Chapter 32, Problem 24P

To determine

In the rare decay ${\pi }^{+}\to e^{+}+Ve,$ what is the kinetic energy of the positron?

Answer to Problem 24P

Solution:

The kinetic energy of the positron is $69.3Mev.$

Explanation of Solution

Given info:

${\pi }^{+}\to e^{+}+Ve$

Concept used:

The energy released during reaction can be calculated as $Q=m{c}^2$

Calculation:

The energy released during the reaction $Q=\left[m_{{\pi }^{+}}-m_{e^{+}}-m_{ve}\right]C^2$

Substitute

$\begin{array}{l}{M}_{A^{+}}=0.1498658u\\ m_{e^{-}}=0.000548577U.\end{array}$

$\begin{array}{c}Q=\left[0.1498658-0.000548577\right]C^2\\ =\left[0.149317223\right]C^2\\ =0.149317223\times 931.5\\ =139.0889Mev.\end{array}$

Therefore, the energy released in decay $=139.0889Mev.$

The energy released in any nuclear reaction is equal to the kinetic energy of the final preoduct particles.

***

Task requirements.
**A)** List every label in the physics solution that ends with a colon.
**B)** Carry on the pion decay solution from its final sentence.

(Saved entries)
***

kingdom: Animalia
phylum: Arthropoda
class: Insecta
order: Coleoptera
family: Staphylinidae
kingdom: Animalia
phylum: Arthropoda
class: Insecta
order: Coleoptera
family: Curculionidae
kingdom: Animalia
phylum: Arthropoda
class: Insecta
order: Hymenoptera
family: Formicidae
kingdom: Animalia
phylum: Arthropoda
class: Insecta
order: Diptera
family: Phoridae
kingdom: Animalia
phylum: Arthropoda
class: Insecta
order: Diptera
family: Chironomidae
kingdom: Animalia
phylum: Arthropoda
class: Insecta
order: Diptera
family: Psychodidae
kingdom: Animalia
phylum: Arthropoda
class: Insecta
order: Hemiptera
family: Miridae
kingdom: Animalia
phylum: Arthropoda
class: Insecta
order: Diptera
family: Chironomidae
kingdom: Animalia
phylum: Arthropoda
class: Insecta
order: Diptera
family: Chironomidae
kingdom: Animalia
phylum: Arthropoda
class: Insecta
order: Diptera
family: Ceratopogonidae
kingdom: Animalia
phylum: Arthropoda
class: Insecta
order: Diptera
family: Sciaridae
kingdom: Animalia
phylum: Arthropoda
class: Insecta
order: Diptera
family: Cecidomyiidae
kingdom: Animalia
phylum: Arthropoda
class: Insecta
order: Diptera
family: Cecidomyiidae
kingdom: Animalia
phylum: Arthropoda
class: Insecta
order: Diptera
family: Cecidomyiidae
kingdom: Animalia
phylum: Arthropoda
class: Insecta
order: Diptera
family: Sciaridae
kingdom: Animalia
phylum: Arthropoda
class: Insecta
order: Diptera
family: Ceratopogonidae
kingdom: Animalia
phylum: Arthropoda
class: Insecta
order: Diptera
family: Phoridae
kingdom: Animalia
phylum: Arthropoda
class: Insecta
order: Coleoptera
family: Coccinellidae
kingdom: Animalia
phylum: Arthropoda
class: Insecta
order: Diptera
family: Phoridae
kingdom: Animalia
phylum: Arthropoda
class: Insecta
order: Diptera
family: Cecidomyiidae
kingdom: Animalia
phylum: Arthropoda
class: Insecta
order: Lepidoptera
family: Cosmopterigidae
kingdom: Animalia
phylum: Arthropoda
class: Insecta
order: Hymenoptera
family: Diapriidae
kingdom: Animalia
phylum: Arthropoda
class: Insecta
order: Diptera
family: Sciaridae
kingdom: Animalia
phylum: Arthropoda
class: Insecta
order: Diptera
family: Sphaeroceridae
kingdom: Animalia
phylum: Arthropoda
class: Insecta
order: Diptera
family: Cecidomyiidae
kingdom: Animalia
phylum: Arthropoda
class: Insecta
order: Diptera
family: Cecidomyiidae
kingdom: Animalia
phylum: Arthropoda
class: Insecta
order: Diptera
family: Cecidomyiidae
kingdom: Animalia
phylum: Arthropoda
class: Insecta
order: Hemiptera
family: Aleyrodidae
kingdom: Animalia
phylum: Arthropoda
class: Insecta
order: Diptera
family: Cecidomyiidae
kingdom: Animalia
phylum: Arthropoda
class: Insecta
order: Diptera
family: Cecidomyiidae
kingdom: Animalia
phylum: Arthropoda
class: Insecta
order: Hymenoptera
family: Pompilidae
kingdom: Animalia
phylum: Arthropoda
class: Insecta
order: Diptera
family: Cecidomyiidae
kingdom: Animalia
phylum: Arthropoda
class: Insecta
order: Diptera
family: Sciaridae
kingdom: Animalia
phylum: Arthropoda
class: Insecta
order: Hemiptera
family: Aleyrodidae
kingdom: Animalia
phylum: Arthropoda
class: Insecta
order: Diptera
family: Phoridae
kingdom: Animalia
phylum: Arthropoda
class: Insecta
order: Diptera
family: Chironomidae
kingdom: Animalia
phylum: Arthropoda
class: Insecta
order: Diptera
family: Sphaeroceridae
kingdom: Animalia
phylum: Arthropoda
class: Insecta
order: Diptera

***

Results for each task.
**A)**
Solution:
Given info:
Concept used:
Calculation:

**B)**
$\begin{array}{l}Q=K.E_e+K.E_v\\ K.E_v=Q-K.E_e\end{array}$

Here,

$\begin{array}{l}K.E_v=\text{Kinetic energy of neutrino}\text{.}\\ K.E_e=\text{Kinetic energy of positiron}\text{.}\end{array}$

The expression for the energy of the neutrion is

$\begin{array}{l}{E}_v=\sqrt{{{\displaystyle p}}_V^2{C}^2+{{\displaystyle m}}_v^2{C}^4}\\ {{\displaystyle E}}_v^2={{\displaystyle p}}_V^2{C}^2+{{\displaystyle m}}_v^2{C}^4\end{array}$

${{\displaystyle p}}_V^2{C}^2={{\displaystyle E}}_v^2-{{\displaystyle m}}_v^2{C}^4$

Now, apply conservation of linear momentum.

The momentum of positron is equal to that of neutrino in magnitude but opposite in direction, since the parent particle is initially rest.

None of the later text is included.